I read Patrick Lencioni’s The 3 Big Questions For a Frantic Family over the past couple of months in different sittings. In short – it’s a strategic planning book for families, which sounds horrible and boring. But it’s not. If you didn’t know, I’m a strategic planning professor right now – but that doesn’t mean it’s a niche book.
What I like about this book, like a lot of Lencioni’s leadership fables is there is a simplicity that makes organization and leadership doable, sustainable, and worthwhile. It’s a great book not because it’s sophisticated, but because it’s simple in its strategy for helping parents take greater ownership in stewarding their family in line with their sense of purpose and values.
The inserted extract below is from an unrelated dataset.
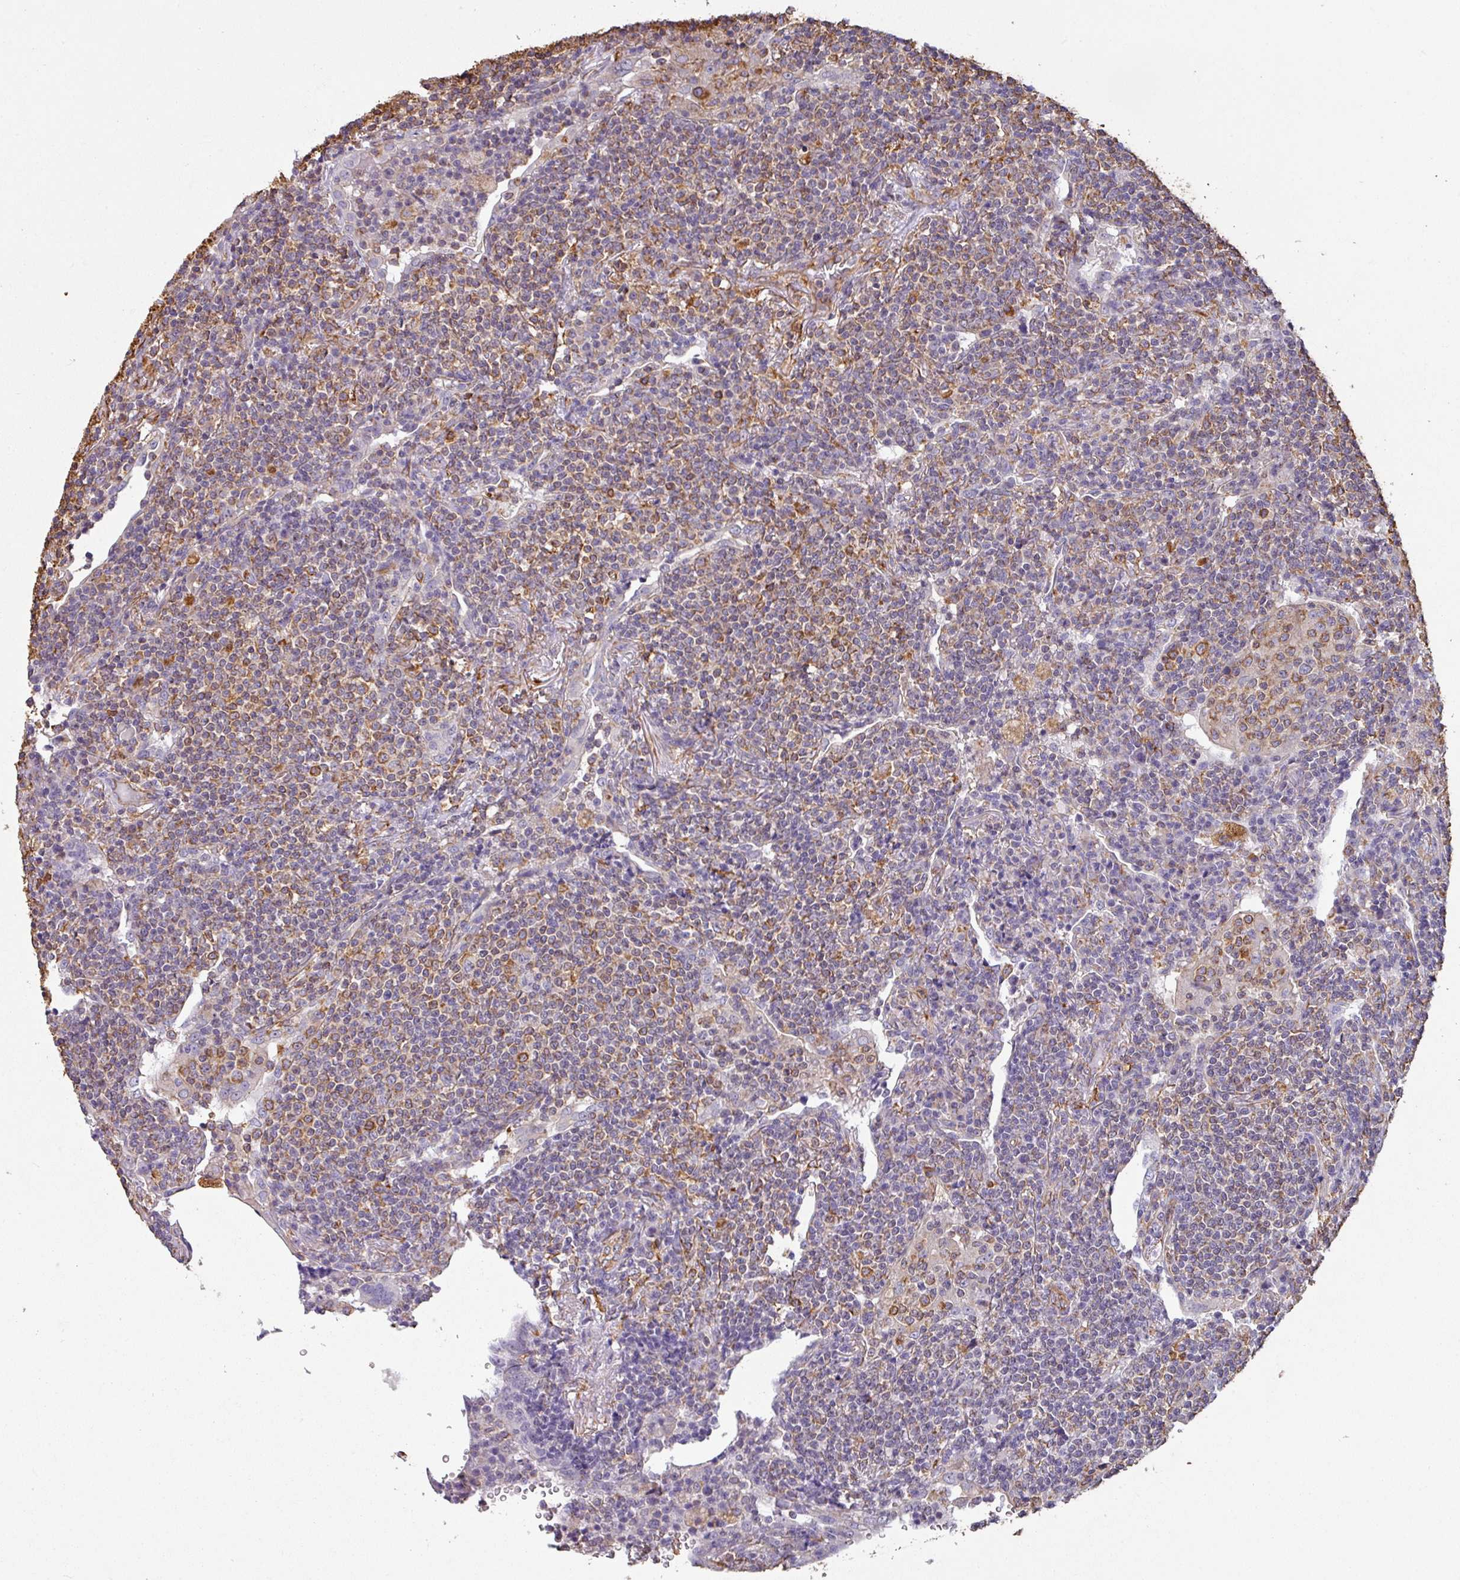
{"staining": {"intensity": "weak", "quantity": "25%-75%", "location": "cytoplasmic/membranous"}, "tissue": "lymphoma", "cell_type": "Tumor cells", "image_type": "cancer", "snomed": [{"axis": "morphology", "description": "Malignant lymphoma, non-Hodgkin's type, Low grade"}, {"axis": "topography", "description": "Lung"}], "caption": "Brown immunohistochemical staining in lymphoma shows weak cytoplasmic/membranous positivity in about 25%-75% of tumor cells.", "gene": "ZNF280C", "patient": {"sex": "female", "age": 71}}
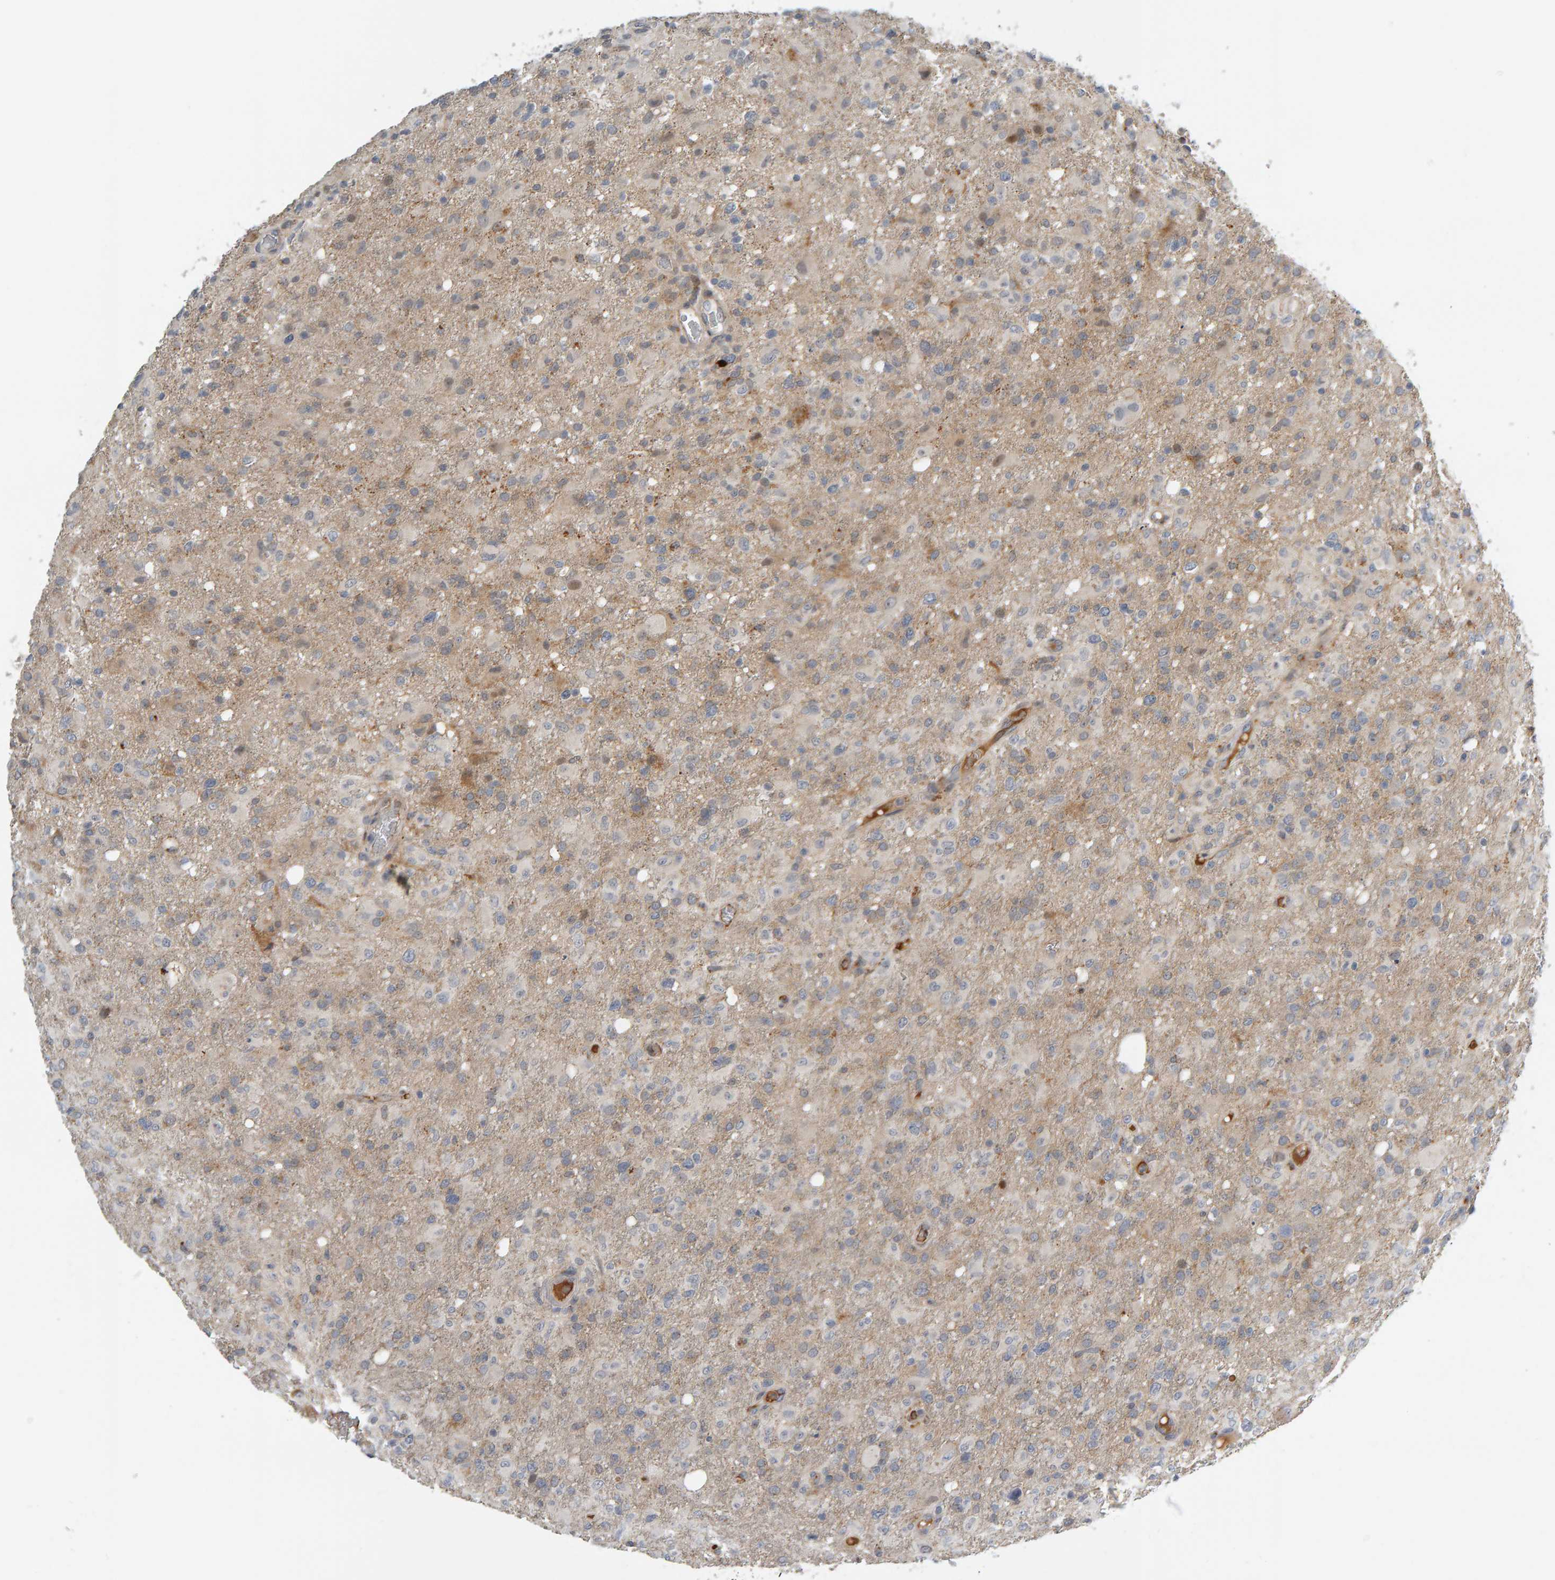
{"staining": {"intensity": "weak", "quantity": "<25%", "location": "cytoplasmic/membranous"}, "tissue": "glioma", "cell_type": "Tumor cells", "image_type": "cancer", "snomed": [{"axis": "morphology", "description": "Glioma, malignant, High grade"}, {"axis": "topography", "description": "Brain"}], "caption": "An image of malignant glioma (high-grade) stained for a protein shows no brown staining in tumor cells.", "gene": "ZNF160", "patient": {"sex": "female", "age": 57}}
The 3 questions are basically?
- What makes our family unique?
This is a simple way of doing value and identity work. It’s important to get a working understanding of what your family is about and what you’re committed to. So this is a “vision and values” type of question but it’s framed simply.
- What is our top priority right now (rallying cry)?
This is a simple and family version of the rally cry/thematic goal Lencioni unpacks in Silos, Politics, and Turf Wars. But this is one of the most helpful things and I actually have utilized this concept in trying to lead our family. Right now our family rallying cry is, “To increase our family capacity and live with more joy and peace in a challenging city.” It’s a 2-6 month big picture goal that you can make significant progress towards that’s crucial for your family vision and values. A part of this is establishing some objectives and measurements to help you know you are going the right direction. He talks about defining objectives and standard objectives. Standard objectives are the more ongoing categories of life.
- How will we talk about these questions and help them stay alive?
This is a plan for communication and accountability.
So in some ways, it’s not rocket science. Lencioni does a good job illustrating that parents fail to exercise the same common sense and skills they might know in their work in the context of their family lives. He’s not advocating people lose the family vibe, but to just take the organizational leadership skills crucial to parenthood a little more seriously for the sake of more robust and value driven lives.
Go to tablegroup.com and download a 4-page summary as well as a worksheet you can use if you want to do some planning and prioritization for yourself or your family.
I’ve noticed that while many families may make some specific choices for the sake of values, most do not really plan intentionally in light of their true or desired values. We all save for vacations, but few are planning for family connection and intimacy. That’s where value driven planning can make a huge difference.